Non ci sorprenderà che l’uomo eletto per raddoppiare lo spazio noto della terra, riunire i popoli che s’ignoravano l’un l’altro, e diffondere il Vangelo fra nazioni sconosciute, abbia presentato anch’esso nel suo nome un qualche significato misterioso o simbolico.

Fin dal suo nascere, il primogenito de’ figliuoli dello scardassiere Colombo, fu portato al fonte battesimale sul monticello ov’è la chiesa consacrata al primo martire, Santo Stefano. Quivi un nome di battesimo fu aggiunto al suo nome patronimico. Questo fanciullo, riportato alla casa paterna, ebbe da quel momento i nomi meglio rispondenti a ciò che doveva operare fra gli uomini.

Chiamavasi, anzitutto, Colombo, voce che fa pensare ad innocenza, purezza, semplicità di cuore, e ricorda il messaggio sull’acqua, il messaggio pacifico, il messaggio divino, il pronto arrivo, la felice novella, la terra scoperta; esprime altresì la navigazione, il genio marittimo, il pezzo fondamentale d’ogni nave, la chiglia1. A questo nome così espressivo, che ritraeva dalla famiglia, la Chiesa ne aggiunse un altro, che doveva essere significativo della sua missione futura Cristophoruas, vale a dire che porta Cristo, che trasferisce la Croce, che diffonde il Vangelo. E quando Colombo in Castiglia, per accomodare il proprio nome alla lingua spagnuola, lo abbreviò a Colon; per la forza originale del suo simbolismo, così raccorciato com’era, questo nome rappresentava tuttavia l’idea del viaggio, — dell’agricoltura d’oltre mare. — della colonia — del trapiantamento lontano. Anzichè mutilare la figura emblematica del suo nome, questo .raccorciamento la distese, la compie, la caratterizzò vieppiù profondamente.

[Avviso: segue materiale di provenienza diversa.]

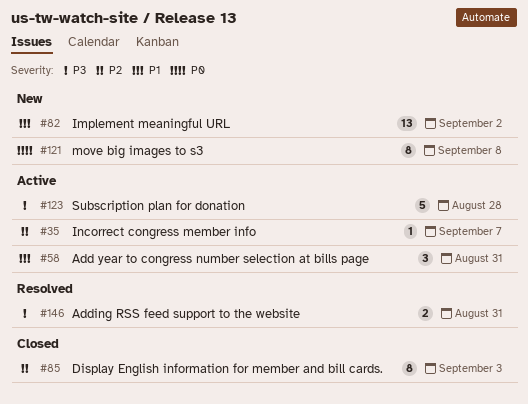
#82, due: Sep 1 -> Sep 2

La potenza del suo nome fa augurare quella del suo destino.

    Ecclesiam meam et portæ inferi non prævalebunt adversus eam.” — Matth., cap. XVI, v. 18.

  1. Anticamente, in Italia, nella costruzione navale, la chiglia di qualunque bastimento era detta Colomba. Trovasi usato questo nome nel trattato di costruzione navale greco di Bartolomeo Crescenzio. — A. Sal. Archeologia Navale, t. II, pag. 138, ediz. franc.